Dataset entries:
= = = =

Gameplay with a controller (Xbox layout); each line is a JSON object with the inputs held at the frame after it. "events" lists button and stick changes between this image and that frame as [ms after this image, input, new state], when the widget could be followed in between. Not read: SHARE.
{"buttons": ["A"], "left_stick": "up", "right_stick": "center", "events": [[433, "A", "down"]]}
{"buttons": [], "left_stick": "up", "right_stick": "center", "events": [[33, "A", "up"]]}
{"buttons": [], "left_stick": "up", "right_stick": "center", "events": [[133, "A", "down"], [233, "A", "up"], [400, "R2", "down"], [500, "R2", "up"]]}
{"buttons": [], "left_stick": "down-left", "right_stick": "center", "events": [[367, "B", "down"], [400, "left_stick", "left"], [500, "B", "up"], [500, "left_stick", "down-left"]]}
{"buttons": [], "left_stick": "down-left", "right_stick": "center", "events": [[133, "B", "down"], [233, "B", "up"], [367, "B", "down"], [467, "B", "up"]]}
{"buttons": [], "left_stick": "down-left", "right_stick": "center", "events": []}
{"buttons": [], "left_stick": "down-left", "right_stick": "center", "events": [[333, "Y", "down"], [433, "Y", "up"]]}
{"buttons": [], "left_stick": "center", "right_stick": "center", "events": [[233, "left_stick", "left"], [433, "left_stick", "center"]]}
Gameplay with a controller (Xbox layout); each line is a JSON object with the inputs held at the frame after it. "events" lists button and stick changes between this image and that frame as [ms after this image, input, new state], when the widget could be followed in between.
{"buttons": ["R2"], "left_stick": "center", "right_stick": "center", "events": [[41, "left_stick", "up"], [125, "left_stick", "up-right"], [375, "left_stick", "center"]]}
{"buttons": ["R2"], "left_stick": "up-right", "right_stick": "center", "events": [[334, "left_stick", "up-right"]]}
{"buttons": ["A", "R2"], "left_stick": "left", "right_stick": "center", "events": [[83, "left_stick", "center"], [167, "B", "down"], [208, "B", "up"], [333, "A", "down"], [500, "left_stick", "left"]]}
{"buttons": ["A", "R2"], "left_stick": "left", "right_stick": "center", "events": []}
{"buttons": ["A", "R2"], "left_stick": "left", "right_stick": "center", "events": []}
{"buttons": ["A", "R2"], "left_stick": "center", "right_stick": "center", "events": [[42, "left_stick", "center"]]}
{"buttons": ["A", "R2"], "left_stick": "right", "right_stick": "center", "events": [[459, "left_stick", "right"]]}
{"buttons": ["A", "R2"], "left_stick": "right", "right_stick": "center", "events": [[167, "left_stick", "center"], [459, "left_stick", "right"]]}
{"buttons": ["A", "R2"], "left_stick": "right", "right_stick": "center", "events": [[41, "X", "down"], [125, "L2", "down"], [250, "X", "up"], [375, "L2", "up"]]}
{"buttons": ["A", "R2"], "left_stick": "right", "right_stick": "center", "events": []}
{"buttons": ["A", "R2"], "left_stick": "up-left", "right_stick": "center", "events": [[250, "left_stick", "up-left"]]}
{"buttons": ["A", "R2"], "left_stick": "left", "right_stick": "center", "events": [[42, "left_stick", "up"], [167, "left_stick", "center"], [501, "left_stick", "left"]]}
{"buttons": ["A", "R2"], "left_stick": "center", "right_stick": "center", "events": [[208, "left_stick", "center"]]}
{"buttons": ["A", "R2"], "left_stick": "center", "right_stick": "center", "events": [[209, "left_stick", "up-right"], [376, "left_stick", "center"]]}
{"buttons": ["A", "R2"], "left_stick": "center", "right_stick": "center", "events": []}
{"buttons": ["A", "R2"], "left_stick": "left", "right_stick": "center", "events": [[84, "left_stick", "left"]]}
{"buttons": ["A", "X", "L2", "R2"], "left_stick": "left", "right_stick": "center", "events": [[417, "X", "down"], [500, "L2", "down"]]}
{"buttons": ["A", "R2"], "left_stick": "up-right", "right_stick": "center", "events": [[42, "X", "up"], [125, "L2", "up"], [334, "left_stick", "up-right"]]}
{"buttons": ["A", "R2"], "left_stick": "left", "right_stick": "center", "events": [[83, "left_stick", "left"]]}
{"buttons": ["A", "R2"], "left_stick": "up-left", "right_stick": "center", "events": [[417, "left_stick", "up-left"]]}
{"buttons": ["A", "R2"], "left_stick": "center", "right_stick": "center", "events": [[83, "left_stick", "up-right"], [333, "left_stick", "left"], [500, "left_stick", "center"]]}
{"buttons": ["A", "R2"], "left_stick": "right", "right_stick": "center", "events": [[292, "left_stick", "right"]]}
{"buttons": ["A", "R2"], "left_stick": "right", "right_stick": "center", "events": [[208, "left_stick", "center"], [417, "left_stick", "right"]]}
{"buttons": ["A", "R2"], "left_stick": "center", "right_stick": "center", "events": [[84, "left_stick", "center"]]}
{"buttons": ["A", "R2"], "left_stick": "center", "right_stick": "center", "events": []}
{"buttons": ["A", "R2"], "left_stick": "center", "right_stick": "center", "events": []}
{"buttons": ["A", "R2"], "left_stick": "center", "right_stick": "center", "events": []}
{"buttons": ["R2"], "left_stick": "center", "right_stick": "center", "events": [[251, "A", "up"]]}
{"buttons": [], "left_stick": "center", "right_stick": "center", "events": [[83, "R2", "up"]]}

= = = =

→ WHAT YOU NEED TO DO
Note every line above where the string "controller" shows up, and copy those lines.

→ FINAL ANSWER
Gameplay with a controller (Xbox layout); each line is a JSON object with the inputs held at the frame after it. "events" lists button and stick changes between this image and that frame as [ms after this image, input, new state], when the widget could be followed in between. Not read: SHARE.
Gameplay with a controller (Xbox layout); each line is a JSON object with the inputs held at the frame after it. "events" lists button and stick changes between this image and that frame as [ms after this image, input, new state], when the widget could be followed in between.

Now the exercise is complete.